**Exercise tasks**
• a. Rewrite the stretch of the horse-naming thread from "The racehorse and" through "Djebel 5 generations back.", renaming "champion sire" as "leading sire".
• b. According to the horse-naming thread, what name is now on the mare's passport?

**Exercise passage**
============================================================

My mare's registered name when I got her was "Jean II", I'd love to know why it was chosen, it struck me as a bit of an odd choice of name. (I've changed it now, tbh I didn't like it... Her passport name is "Rainbow Diva" now because there were so many rainbows when she was being brought home  a bit childish maybe but who cares


----------



## sywell (27 July 2017)

I hope you have registered your prefix with the Central Prefix Register and PIOs will not let anyone use that prefix. With Hanoverians prefixes have not been permitted and the progeny have names beginning with the first letter of the stallion's name.
This helps buyrs as the know what the D,s or C lines are bred for.


----------



## Elf On A Shelf (27 July 2017)

We have a prefix and the foals are named from the first letter of their parents names depending on gender. Fillies named from the mother, colts named from the father. All to do with the sky. We started running out of R names for the lads so the last one (who is now 10!) Is Rainbow Quest. 

The racehorse and champion sire Rainbow Quest is by Blushing Groom out of I Will Follow who was out of Where You Lead.


I've just flicked up my 2 lads on TB pedigree and they are surprisingly not in-bred! Jeff has a double Tourbillon and a double Djebel 5 generations back.

Gray has a double Native Dancer 5 generations back. Not bad for a Yank!


----------

============================================================

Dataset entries
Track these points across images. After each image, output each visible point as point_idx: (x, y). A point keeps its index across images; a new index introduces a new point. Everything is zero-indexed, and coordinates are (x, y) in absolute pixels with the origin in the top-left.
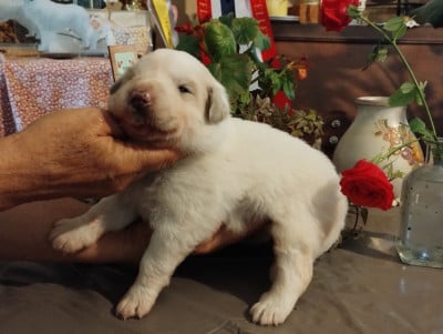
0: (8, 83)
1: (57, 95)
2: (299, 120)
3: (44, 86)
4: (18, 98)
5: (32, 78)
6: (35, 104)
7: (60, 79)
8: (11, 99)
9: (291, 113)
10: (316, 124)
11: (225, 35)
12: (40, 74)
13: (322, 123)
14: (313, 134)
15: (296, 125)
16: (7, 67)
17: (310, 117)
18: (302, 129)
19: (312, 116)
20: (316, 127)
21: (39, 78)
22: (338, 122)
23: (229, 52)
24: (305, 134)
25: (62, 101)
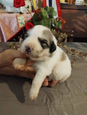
1: (10, 22)
2: (61, 35)
3: (7, 20)
5: (4, 18)
6: (5, 24)
7: (10, 18)
9: (60, 33)
11: (45, 13)
12: (6, 17)
13: (67, 36)
14: (65, 38)
15: (61, 36)
18: (62, 37)
19: (65, 34)
20: (65, 37)
22: (73, 31)
23: (46, 18)
24: (63, 39)
25: (11, 24)
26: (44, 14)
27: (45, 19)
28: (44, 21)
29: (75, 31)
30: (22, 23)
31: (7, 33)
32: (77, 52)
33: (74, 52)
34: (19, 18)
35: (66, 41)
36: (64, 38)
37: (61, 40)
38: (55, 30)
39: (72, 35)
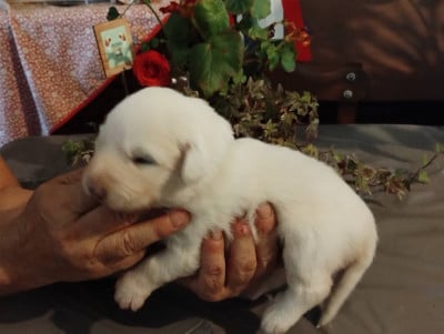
0: (15, 35)
1: (65, 47)
2: (292, 103)
3: (51, 37)
4: (26, 51)
5: (39, 29)
6: (44, 56)
7: (66, 29)
8: (20, 52)
9: (284, 95)
10: (311, 105)
11: (216, 10)
12: (46, 25)
13: (317, 104)
14: (308, 115)
15: (289, 108)
16: (13, 19)
17: (304, 98)
18: (295, 111)
19: (307, 97)
20: (310, 109)
21: (45, 29)
22: (353, 75)
23: (221, 29)
24: (299, 116)
25: (70, 52)
26: (211, 14)
27: (219, 34)
28: (213, 47)
29: (360, 73)
30: (119, 57)
31: (54, 95)
32: (367, 172)
33: (354, 176)
34: (105, 35)
35: (315, 128)
36: (304, 114)
37: (290, 122)
38: (261, 83)
39: (349, 93)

============================================================

**Per-task answers**
• a.
The racehorse and leading sire Rainbow Quest is by Blushing Groom out of I Will Follow who was out of Where You Lead.


I've just flicked up my 2 lads on TB pedigree and they are surprisingly not in-bred! Jeff has a double Tourbillon and a double Djebel 5 generations back.

• b. Rainbow Diva